Dataset records
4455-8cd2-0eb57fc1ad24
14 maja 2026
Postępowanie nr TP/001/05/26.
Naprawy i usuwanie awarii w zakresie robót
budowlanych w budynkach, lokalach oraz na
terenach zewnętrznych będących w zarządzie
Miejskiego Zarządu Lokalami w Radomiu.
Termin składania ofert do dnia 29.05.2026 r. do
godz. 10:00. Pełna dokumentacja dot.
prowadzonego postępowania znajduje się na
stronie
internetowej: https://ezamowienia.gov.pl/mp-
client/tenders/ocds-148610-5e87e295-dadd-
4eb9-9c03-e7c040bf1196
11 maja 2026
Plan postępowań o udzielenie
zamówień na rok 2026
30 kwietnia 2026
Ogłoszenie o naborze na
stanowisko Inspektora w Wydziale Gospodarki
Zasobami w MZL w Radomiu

==

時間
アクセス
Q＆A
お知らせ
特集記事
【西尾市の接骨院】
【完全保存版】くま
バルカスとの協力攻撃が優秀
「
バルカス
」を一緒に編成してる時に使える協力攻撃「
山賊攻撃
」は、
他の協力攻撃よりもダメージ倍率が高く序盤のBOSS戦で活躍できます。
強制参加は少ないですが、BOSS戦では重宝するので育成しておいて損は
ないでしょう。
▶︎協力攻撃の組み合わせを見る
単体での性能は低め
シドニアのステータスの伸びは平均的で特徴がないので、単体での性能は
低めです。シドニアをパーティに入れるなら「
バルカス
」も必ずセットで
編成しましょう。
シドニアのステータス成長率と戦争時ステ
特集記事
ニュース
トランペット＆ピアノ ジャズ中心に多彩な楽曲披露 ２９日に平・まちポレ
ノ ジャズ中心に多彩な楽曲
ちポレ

- **Your goal**: For each line above that contains the word "Radomiu", make a copy.

- **Exercise answer**:
Miejskiego Zarządu Lokalami w Radomiu.
Zasobami w MZL w Radomiu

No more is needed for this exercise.